What is required. Edit the lines from the one containing "Mask inferior vena" through the end of the records, inclusive, changing "Coordinate frame" to "Coordinate grid" and leaving everything else unchanged. Give only those lines, without the pictures.
Begin Items
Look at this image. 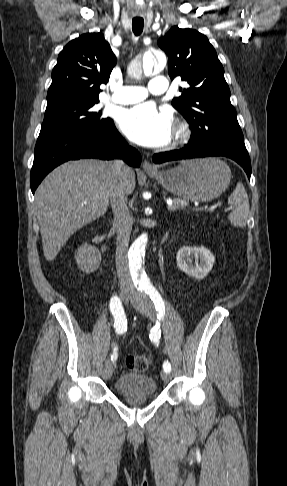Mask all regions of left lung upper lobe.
<instances>
[{"label": "left lung upper lobe", "instance_id": "left-lung-upper-lobe-1", "mask_svg": "<svg viewBox=\"0 0 287 486\" xmlns=\"http://www.w3.org/2000/svg\"><path fill=\"white\" fill-rule=\"evenodd\" d=\"M158 45L168 55L171 80L180 76L189 84L179 88L182 94L172 100V105L190 124V140L245 148L223 66L207 37L174 26Z\"/></svg>", "mask_w": 287, "mask_h": 486}]
</instances>
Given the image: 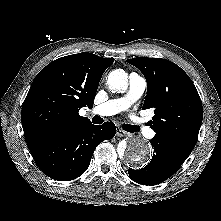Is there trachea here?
<instances>
[{
	"label": "trachea",
	"instance_id": "1",
	"mask_svg": "<svg viewBox=\"0 0 221 221\" xmlns=\"http://www.w3.org/2000/svg\"><path fill=\"white\" fill-rule=\"evenodd\" d=\"M92 122H93L94 124H101V123L103 122V119H102L101 117H99V116H94V117L92 118ZM124 128H125V130L128 131V132H136V131L138 130V128H137L136 126H134V125H128V124L125 125Z\"/></svg>",
	"mask_w": 221,
	"mask_h": 221
}]
</instances>
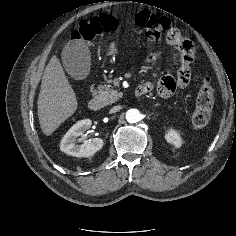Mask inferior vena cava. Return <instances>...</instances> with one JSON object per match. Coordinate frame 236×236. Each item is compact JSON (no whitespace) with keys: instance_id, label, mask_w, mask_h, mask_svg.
I'll return each mask as SVG.
<instances>
[{"instance_id":"1","label":"inferior vena cava","mask_w":236,"mask_h":236,"mask_svg":"<svg viewBox=\"0 0 236 236\" xmlns=\"http://www.w3.org/2000/svg\"><path fill=\"white\" fill-rule=\"evenodd\" d=\"M121 109V106H114L111 108L110 113H115L118 112Z\"/></svg>"}]
</instances>
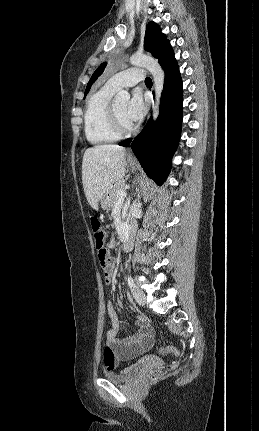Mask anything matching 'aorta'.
Masks as SVG:
<instances>
[{"mask_svg":"<svg viewBox=\"0 0 259 431\" xmlns=\"http://www.w3.org/2000/svg\"><path fill=\"white\" fill-rule=\"evenodd\" d=\"M130 63L134 66L138 67H144L153 76L154 81V89H155V102L153 103V118L157 119L159 115V104H160V98L163 91L164 86V72L159 65V63L153 59L152 57H149L144 54H134L130 57ZM130 99V94L127 90H120L114 100L117 104H126Z\"/></svg>","mask_w":259,"mask_h":431,"instance_id":"obj_1","label":"aorta"}]
</instances>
End Items
Solution to the exercise.
Mask inferior vena cava. Return <instances>...</instances> with one JSON object per match. Coordinate grid 236×236. Each item is compact JSON (no whitespace) with keys: instance_id, label, mask_w, mask_h, mask_svg.
I'll return each mask as SVG.
<instances>
[{"instance_id":"1","label":"inferior vena cava","mask_w":236,"mask_h":236,"mask_svg":"<svg viewBox=\"0 0 236 236\" xmlns=\"http://www.w3.org/2000/svg\"><path fill=\"white\" fill-rule=\"evenodd\" d=\"M121 109V106H114L111 108L110 113H115L118 112Z\"/></svg>"}]
</instances>
Mask anything matching 'aorta'.
Masks as SVG:
<instances>
[{"mask_svg":"<svg viewBox=\"0 0 259 431\" xmlns=\"http://www.w3.org/2000/svg\"><path fill=\"white\" fill-rule=\"evenodd\" d=\"M130 63L134 66L138 67H144L153 76L154 81V89H155V102L153 103V118L157 119L159 115V104H160V98L163 91L164 86V72L159 65V63L153 59L152 57H149L144 54H134L130 57ZM130 99V94L127 90H120L114 100L117 104H126Z\"/></svg>","mask_w":259,"mask_h":431,"instance_id":"obj_1","label":"aorta"}]
</instances>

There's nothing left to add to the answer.